Lee sendiri pernah menuliskan eulogi untuk istri tercintanya, Kwa Geok Choo, yang meninggal pada Oktober 2010 lalu.

Berikut sanjungan Lee bagi istri tercintanya, saat Lee menghadiri pemakaman sang istri di upacara pemakaman di Krematorium Mandai, Singapura.

Kwa Geok Choo 1920-2010

Masyarakat kuno mengembangkan dan meritualkan praktik berkabung untuk mengekspresikan kesedihan dari keluarga dan teman-teman, dan bersama-sama menunjukkan ketidak takutan atau kebencian terhadap kematian, tapi menghormati dia yang telah meninggal, dan memberikan rasa nyaman bagi yang ditinggalkan dan yang akan merindukan almarhum.

Saya teringat ritual berkabung saat nenek dari ibu saya meninggal 75 tahun lalu.
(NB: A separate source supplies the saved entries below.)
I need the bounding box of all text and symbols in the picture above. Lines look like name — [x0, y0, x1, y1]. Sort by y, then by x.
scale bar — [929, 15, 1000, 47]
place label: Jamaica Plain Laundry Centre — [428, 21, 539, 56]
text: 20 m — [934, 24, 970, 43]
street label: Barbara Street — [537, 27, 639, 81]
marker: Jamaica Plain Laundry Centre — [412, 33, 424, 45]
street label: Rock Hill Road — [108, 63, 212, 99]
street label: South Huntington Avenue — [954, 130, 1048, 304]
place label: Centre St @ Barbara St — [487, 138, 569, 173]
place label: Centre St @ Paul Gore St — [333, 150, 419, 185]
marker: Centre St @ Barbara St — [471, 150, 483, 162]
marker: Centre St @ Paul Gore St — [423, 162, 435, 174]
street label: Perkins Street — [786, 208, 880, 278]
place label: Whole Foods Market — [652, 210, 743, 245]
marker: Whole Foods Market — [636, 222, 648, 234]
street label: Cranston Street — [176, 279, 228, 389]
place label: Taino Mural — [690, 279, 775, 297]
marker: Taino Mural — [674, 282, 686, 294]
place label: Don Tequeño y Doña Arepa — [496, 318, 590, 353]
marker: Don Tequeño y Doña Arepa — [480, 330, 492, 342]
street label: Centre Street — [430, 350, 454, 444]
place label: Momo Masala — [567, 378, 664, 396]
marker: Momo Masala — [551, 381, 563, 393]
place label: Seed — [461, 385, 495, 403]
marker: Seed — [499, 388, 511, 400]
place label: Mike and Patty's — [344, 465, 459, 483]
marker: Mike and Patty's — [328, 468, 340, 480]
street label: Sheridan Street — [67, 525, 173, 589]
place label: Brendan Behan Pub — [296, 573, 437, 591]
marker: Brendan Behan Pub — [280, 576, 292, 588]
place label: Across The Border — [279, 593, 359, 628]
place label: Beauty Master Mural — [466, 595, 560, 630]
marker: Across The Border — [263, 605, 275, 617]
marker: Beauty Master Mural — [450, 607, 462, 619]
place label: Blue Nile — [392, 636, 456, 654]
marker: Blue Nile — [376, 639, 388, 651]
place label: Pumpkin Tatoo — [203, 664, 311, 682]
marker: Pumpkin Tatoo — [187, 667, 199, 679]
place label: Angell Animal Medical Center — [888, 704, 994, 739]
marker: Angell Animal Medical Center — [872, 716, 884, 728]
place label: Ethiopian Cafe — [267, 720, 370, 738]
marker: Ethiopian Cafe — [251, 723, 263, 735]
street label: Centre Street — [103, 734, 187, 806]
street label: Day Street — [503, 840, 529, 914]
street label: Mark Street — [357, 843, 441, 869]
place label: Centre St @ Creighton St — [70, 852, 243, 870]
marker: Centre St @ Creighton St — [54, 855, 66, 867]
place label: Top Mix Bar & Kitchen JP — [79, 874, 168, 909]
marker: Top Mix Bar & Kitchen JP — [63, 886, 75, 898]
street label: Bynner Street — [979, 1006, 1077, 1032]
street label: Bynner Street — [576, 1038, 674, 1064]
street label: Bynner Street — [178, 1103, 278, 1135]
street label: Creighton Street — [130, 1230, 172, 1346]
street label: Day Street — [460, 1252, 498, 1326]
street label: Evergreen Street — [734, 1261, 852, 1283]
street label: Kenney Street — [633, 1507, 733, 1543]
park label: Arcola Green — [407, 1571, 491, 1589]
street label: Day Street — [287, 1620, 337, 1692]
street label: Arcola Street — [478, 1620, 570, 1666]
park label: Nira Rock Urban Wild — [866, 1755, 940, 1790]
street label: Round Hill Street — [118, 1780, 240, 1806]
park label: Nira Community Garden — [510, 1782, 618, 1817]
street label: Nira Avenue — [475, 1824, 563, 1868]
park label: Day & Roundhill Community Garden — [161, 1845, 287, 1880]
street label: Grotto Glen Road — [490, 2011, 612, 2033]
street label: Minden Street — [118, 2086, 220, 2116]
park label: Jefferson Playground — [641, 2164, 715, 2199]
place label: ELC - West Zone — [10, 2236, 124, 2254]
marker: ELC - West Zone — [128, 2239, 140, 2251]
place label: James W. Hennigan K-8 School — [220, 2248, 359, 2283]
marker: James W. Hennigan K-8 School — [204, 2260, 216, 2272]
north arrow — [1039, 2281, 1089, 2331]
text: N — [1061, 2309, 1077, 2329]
Selama lima malam keluarga berkumpul menyanyikan pemujaan dan meratapi rasa duka-cita atas kepergiannya, dipimpin oleh perintih profesional berpengalaman.

Ritual seperti itu sudah tak ada lagi. Kesedihan keluarga saya diekspresikan dalam tribut personal bagi ibu pemimpin di keluarga kami.

Pada Oktober 2003 saat dia mengalami serangan stroke pertamanya, kami memiliki isyarat kematian yang kuat.

Istri saya dan saya telah bersama sejak 1947, lebih dari sepertiga usia kami. Kesedihan saya atas kepergiannya tak dapat diekspresikan dengan kata-kata. Namun hari ini, saat menghitung hidup kami bersama, saya ingin merayakan kehidupannya.

Sebagai pemuda dengan pendidikan yang terganggu di Raffles College dan tak punya pekerjaan tetap, orangtua istri saya tak pernah menganggap saya sebagai menantu idaman. Tapi dia punya kepercayaan pada diri saya.

Kami telah berkomitmen satu sama lain. Saya memutuskan pergi ke Inggris pada September 1946 untuk belajar hukum, meninggalkan istri saya untuk kembali kuliah di Raffles College untuk mencoba memenangi Beasiswa Ratu yang diberikan setiap tahun.

Kami tahu hanya satu orang Singapura yang akan mendapat beasiswa. Saya punya sumber daya dan sudah berlayar ke Inggris, sambil berharap istri saya akan bergabung bersama saya begitu saya mendapat beasiswa. Jika dia tak menangi itu, dia akan menunggu saya selama tiga tahun. Pada Juni tahun berikutnya, 1947, dia mendapat beasiswa.